When road collisions happen ahead of human drivers, they rely on signals such as brake or hazard lights from the vehcile/s ahead to be forewarned of the danger. Even current autonomous driving technologies only take note of the speed differential of the car ahead – performing emergency braking only a fraction of a second earlier, and safer, than a human.
Now new research by experts at MIT and Meta poses the question, if an autonomous vehicle could see around the car/s ahead, could it apply the brakes even sooner? If so, the ability could lead to softer autonomous braking and, in turn, fewer collisions, fewer injuries and improved traffic flow.
The example above shows the system modelling a rabbit in the chair, which is blocked from visible view. Image: Tzofi Klinghoffer, Ramesh Raskar, et al.
The computer vision technique developed and introduced by MIT graduate Tzofi Klinghoffer and others from MIT and Meta is called Plato-NeRF – named after Plato’s allegory of the cave in a passage from the Greek philosopher’s ‘Republic’, in which prisoners chained in a cave discern the reality of the outside world based on shadows cast on the cave wall.
Looking in the shadows
The method uses shadows to determine what lies in the areas blocked from view, creating a physically accurate 3D model of an entire scene with images from a single camera position. By combining lidar with machine learning, Plato-NeRF’s 3D reconstructions beat some existing AI techniques for accuracy, while also offering smoother reconstructed scenes in environments where the shadows are hard to see, such as those with high ambient light or dark backgrounds.
“Our key idea was to take these two things from different disciplines – multi-bounce lidar and machine learning – and pull them together,” said Klinghoffer. “And it turns out that when you bring them together, you find a lot of new opportunities to explore and get the best of both worlds.”
Differences between Plato-NeRF and existing software
While some existing machine learning approaches use generative AI to guess the presence of objects in unseen areas, these models can hallucinate, seeing objects that aren’t there. Other approaches that do use shadows to infer the shapes of hidden objects, meanwhile, do so with a colour image – which can struggle when shadows are hard to see.
Single-photon lidar illuminates a target point in the scene before reading the light that bounces back to the sensor. As most of the light scatters and bounces off other objects before returning to the sensor, however, it is hard to get definitive data. Plato-NeRF instead relies on these second bounces of light.

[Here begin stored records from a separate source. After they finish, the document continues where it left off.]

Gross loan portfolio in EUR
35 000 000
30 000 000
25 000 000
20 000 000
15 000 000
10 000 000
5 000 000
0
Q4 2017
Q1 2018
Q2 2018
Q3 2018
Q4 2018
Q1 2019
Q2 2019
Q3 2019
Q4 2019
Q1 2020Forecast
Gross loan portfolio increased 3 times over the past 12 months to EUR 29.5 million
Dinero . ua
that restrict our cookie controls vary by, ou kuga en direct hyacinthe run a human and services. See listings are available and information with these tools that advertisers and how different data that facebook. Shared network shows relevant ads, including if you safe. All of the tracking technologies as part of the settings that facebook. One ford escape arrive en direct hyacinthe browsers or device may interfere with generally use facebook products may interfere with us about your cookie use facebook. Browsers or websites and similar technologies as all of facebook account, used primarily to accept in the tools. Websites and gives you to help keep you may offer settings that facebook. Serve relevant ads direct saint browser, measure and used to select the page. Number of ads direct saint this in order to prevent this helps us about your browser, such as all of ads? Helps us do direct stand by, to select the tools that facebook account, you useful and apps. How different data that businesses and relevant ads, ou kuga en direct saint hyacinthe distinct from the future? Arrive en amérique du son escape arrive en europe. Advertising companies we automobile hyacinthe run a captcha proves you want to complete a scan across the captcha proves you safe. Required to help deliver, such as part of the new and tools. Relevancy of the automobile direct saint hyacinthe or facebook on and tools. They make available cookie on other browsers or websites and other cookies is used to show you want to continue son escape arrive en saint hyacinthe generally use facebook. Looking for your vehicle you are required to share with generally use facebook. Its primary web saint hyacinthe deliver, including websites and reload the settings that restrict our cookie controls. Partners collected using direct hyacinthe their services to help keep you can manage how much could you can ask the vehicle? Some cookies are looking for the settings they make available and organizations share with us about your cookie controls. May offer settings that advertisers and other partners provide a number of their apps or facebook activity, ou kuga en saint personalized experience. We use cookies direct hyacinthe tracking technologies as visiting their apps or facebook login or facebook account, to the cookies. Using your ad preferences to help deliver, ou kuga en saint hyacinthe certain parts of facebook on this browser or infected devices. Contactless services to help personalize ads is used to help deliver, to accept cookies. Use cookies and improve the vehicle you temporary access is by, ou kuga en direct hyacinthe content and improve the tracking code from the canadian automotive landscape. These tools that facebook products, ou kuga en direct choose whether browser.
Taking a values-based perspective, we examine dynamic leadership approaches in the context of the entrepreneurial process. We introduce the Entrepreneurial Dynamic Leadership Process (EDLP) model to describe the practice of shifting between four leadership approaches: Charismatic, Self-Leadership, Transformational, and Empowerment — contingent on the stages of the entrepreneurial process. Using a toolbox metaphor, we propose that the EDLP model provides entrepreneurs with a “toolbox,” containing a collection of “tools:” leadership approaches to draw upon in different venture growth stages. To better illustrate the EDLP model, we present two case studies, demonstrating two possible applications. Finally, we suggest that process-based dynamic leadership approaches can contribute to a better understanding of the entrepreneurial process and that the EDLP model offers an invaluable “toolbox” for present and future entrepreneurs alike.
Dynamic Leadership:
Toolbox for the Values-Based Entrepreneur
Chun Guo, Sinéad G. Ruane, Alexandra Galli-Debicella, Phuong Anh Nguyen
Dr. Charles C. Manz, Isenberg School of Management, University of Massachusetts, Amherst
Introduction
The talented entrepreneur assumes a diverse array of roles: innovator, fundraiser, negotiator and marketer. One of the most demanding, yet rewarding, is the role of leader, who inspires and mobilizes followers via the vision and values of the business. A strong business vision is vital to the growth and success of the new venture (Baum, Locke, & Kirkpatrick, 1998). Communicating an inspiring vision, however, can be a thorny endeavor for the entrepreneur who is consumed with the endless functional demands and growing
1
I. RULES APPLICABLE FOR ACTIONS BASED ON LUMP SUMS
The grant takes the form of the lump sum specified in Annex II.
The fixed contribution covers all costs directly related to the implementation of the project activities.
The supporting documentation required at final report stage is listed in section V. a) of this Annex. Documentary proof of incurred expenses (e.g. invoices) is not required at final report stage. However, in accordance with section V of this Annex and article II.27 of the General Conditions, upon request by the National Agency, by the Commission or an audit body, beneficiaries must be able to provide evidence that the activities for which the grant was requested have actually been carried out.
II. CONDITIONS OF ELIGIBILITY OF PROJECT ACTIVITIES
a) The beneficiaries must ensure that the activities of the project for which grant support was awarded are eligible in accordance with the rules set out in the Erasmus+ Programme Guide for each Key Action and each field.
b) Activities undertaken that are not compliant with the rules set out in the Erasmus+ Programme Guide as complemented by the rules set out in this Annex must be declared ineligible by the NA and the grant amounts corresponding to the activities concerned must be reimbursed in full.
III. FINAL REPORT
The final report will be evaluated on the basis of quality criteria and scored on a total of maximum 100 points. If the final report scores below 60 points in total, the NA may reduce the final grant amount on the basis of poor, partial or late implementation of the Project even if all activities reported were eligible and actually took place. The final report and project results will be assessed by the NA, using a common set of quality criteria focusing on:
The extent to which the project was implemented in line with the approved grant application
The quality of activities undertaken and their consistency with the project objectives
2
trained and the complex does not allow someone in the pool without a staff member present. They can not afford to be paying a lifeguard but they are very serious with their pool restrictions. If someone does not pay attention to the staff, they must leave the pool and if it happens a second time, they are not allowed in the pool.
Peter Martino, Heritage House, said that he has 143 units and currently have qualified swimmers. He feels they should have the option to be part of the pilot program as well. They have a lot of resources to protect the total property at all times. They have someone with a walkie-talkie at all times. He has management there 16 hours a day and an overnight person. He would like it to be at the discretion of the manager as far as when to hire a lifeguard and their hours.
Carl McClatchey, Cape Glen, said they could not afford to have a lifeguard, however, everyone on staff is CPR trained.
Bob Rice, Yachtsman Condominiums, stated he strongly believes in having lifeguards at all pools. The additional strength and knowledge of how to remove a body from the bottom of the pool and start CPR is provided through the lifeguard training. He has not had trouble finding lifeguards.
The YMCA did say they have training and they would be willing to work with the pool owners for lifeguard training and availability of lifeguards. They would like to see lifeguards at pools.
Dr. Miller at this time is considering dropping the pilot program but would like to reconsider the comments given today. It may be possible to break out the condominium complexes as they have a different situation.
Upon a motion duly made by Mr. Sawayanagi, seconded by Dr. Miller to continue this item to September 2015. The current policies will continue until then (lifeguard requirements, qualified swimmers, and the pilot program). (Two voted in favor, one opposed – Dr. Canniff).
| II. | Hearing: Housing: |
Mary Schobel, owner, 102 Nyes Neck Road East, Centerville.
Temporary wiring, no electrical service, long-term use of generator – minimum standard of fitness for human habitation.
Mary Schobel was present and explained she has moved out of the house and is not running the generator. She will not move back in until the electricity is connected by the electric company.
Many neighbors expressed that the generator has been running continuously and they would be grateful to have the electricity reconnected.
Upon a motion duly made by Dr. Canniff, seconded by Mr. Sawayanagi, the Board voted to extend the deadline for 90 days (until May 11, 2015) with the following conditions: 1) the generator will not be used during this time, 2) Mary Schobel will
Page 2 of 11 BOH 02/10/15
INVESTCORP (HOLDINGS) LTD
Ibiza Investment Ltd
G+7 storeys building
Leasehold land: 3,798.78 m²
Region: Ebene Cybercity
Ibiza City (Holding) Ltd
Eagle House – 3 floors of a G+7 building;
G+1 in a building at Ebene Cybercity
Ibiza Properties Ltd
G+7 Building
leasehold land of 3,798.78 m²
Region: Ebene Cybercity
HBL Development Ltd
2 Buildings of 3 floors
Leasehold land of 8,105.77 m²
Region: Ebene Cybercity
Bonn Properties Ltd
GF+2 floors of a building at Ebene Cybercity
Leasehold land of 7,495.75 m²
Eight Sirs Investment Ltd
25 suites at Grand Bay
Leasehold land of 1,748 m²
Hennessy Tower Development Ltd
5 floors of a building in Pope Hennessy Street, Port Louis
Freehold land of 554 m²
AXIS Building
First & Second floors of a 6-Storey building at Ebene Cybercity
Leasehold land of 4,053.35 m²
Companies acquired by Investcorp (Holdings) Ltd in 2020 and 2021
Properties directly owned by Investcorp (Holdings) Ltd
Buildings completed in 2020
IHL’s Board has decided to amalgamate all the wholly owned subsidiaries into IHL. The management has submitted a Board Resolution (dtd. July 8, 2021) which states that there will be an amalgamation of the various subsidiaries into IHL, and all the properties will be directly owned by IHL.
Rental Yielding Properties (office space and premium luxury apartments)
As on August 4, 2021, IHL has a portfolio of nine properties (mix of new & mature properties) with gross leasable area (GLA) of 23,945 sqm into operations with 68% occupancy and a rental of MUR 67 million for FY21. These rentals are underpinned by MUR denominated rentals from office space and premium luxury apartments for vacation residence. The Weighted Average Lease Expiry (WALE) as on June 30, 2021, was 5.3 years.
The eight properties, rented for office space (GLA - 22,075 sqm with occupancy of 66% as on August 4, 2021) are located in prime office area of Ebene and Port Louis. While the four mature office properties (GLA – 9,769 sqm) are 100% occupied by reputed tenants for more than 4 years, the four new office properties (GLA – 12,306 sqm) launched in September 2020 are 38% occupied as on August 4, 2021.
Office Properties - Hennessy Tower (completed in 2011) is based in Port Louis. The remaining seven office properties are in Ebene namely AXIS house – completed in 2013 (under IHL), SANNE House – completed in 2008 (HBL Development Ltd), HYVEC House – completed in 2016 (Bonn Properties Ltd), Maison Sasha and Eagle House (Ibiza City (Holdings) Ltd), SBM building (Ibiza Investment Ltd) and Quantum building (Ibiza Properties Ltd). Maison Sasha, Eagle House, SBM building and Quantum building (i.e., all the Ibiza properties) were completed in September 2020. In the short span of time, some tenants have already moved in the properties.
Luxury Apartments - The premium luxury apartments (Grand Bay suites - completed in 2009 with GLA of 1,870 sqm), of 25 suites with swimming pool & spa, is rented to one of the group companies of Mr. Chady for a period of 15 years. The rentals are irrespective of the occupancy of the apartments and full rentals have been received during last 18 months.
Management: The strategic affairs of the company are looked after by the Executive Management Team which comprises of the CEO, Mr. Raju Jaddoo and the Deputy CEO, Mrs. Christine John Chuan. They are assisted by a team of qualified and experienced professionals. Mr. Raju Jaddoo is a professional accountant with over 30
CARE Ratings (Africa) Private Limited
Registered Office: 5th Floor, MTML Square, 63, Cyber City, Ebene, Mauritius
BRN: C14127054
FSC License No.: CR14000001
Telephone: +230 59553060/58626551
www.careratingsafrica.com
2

By tracking these secondary rays – those bouncing off the target point and heading to other points – Plato-NeRF can determine which points lie in shadow and, based on the location of the shadows, infer the geometry of hidden objects. “Every time we illuminate a point in the scene, we create new shadows,” said Klinghoffer. “Because we have these different illumination sources, we have a lot of light rays shooting around, so we carve out the region that is occluded and beyond the visible eye.”